Start of INFORMATION SHOWN
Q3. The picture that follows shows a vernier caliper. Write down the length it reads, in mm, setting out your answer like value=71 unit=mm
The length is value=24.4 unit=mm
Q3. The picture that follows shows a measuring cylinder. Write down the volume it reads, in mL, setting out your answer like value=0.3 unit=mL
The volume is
End of INFORMATION SHOWN
Start of INFORMATION SHOWN
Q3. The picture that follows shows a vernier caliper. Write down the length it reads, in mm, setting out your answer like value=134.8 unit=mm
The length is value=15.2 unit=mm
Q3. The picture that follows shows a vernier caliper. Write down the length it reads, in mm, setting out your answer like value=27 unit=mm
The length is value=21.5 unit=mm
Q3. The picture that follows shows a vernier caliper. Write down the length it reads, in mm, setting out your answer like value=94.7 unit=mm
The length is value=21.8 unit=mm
End of INFORMATION SHOWN
Start of INFORMATION SHOWN
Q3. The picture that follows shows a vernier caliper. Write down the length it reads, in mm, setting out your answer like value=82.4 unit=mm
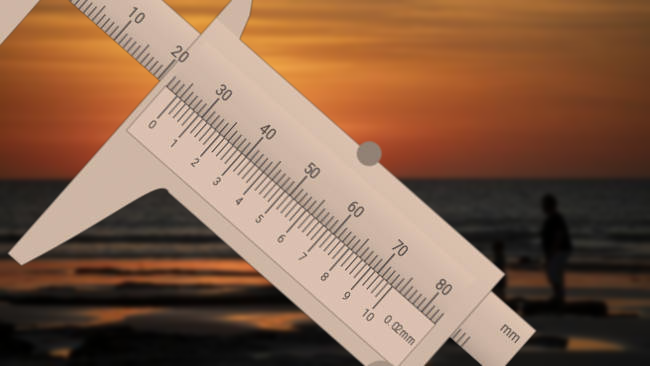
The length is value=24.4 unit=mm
End of INFORMATION SHOWN
Recast the data in the stretch from the line containing "like value=134.8 unit=mm" through the line containing "The length is value=15.2 unit=mm", both lines included, as a two-column CSV with the header columns text and answer. Each row should hold one text and its answer, with each value in a single quoted field and any line breaks replaced by spaces.

text,answer
"Q3. The picture that follows shows a vernier caliper. Write down the length it reads, in mm, setting out your answer like value=134.8 unit=mm The length is","value=15.2 unit=mm"